Clearly, these figures are out of wack with the demographics of the U.S. In an environment when the fastest growing pools of entrepreneurship are not white males, it means most VC teams have some inherent communication barriers.

I said most, but most definitely not all.

For example, Social Capital recently launched a Capital-as-a-Service data-driven model that backs companies that are showing incredible customer traction. By pure metrics, their beta test looking at company merit resulted in investments in companies that were 42% female-led and mostly non-white. This is similar to Valor’s focus on hypergrowth early-stage businesses, and similar to our results so far. Focusing on high customer traction companies, 75% of our portfolio is nonwhite male. It’s also similar to Endeavor, the global nonprofit investing organization for high impact entrepreneurs, which also has a diverse portfolio they’ve built by focusing on business results over pedigree. There are more.  So don’t let the female founder stats get into your head. You are already focused on being a 1 in a billion–the rest of the information about how hard it is for women to raise money is all rounding error. Ignore the odds. Instead . . .

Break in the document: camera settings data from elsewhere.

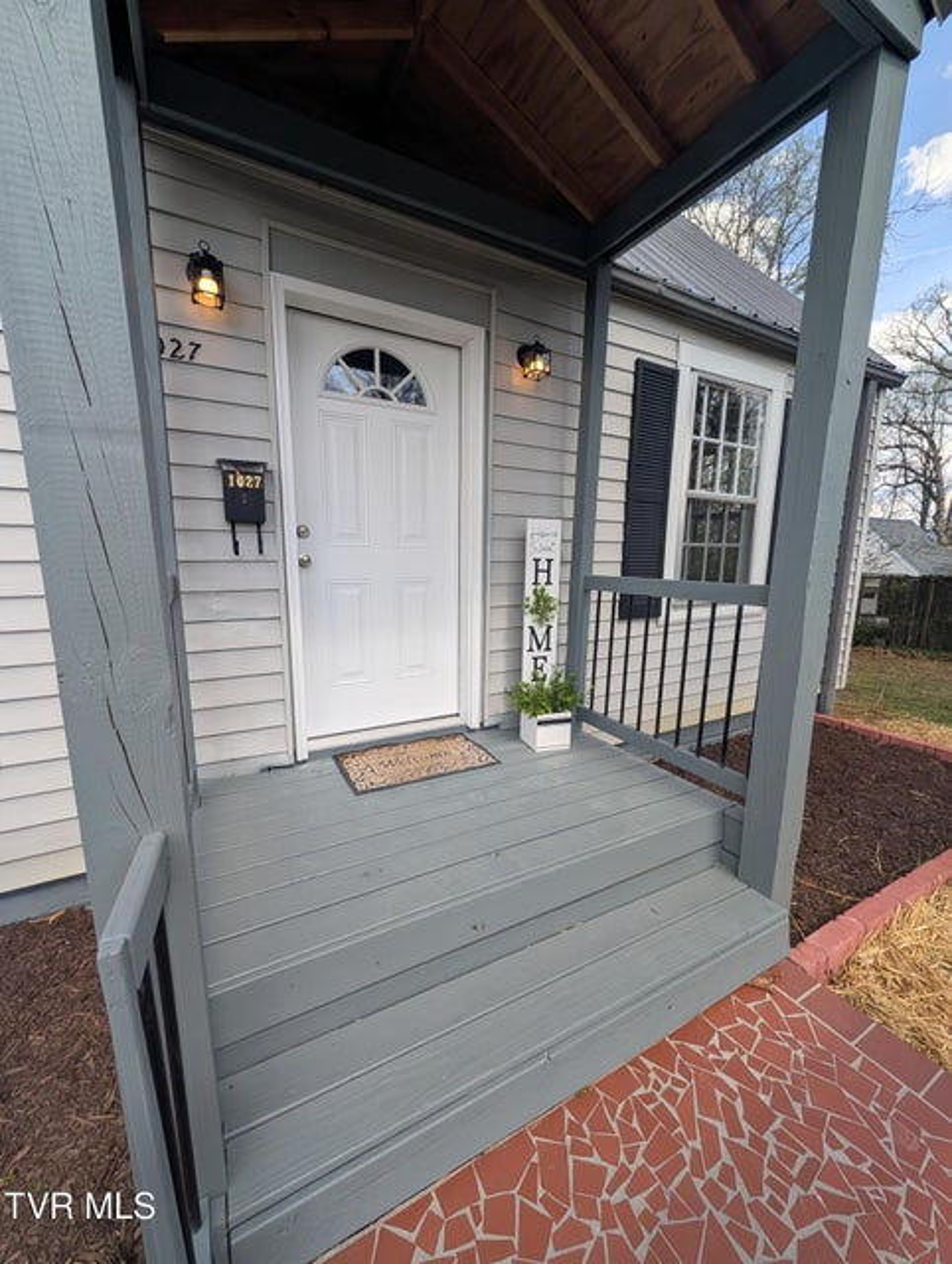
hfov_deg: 94.6
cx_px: 476
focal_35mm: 12
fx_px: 439
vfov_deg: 110.5
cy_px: 632
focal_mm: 2.02
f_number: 1.7
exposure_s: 1/1949
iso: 45
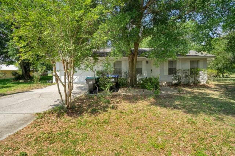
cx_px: 118
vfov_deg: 73.7
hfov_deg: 96.8
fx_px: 104
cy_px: 78
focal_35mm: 16
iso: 100
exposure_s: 1/100
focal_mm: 16
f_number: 9
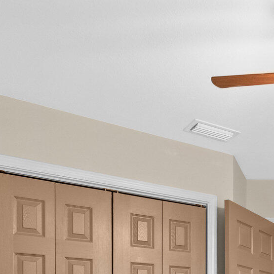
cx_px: 330
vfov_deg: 30.6
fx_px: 421
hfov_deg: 30.5
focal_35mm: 47
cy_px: 329
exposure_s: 1/1.67
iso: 800
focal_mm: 10
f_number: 8
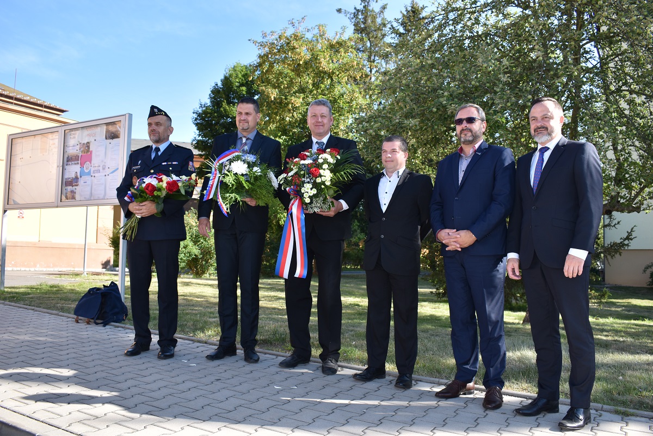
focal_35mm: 32
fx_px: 571
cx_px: 326
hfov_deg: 59.5
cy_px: 218
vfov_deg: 41.7
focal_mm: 21
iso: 100
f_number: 5.6
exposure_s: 1/200
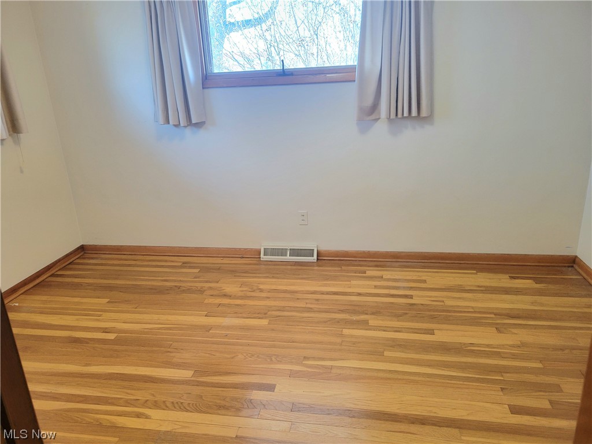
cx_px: 296
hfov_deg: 67.3
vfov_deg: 53.1
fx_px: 445
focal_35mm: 26
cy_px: 222
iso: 250
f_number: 1.8
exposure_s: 1/60.2
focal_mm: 5.4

Focus on the right game for your stage

If you plan to raise your first capital in 2018, you need to know now that most VC firms have retreated from seed deals. There were 1500 seed-stage deals in 2015. Last year, only about 800.

The retreat from the early stage deal is driven by two things.
1. Larger funds. From 2014 to 2017, the average size of a VC fund doubled. Boom. Bye-bye $1 million dollar checks. Those funds now have to write $10 million dollar checks and the business cases to make them make sense.

2. Fewer funds. Last year saw a 26% decrease in the number of funds (even though the average size grew).

Raising money in the 2018 venture capital landscape your way

This is a reality that really works well for innovators with a plan. There are now hundreds of angels and micro VCs who can stake a seed stage investment in a tech company, but they’re being choosier–because that first round has to last until there’s significant enough traction to cross that skinny middle and get into significantly larger rounds. For that reason, on first rounds, the trend is to be more conservative on early-stage valuations and look for entrepreneurs who build lean. On the way, there are more GRANTS than ever, from SBIR to Startup Runway to the $50,000 Arch Competition and many more, that can pave the way to profitable without diluting your equity.

2018 is a great year for raising money

There’s never been a more creative, resource-rich time to be an entrepreneur from a financing perspective. Smart entrepreneurs in 2018 will pursue a mixed strategy of perhaps some Kickstarter for an MVP, token sales if it suits their business model, lots of validating customer traction, and some strategic seed capital from insider angels or early-stage venture partners helping scale those customers. This toolkit approach can create an overall better return to the entrepreneur than straight equity financing and also create more options than ever to build a brilliant business.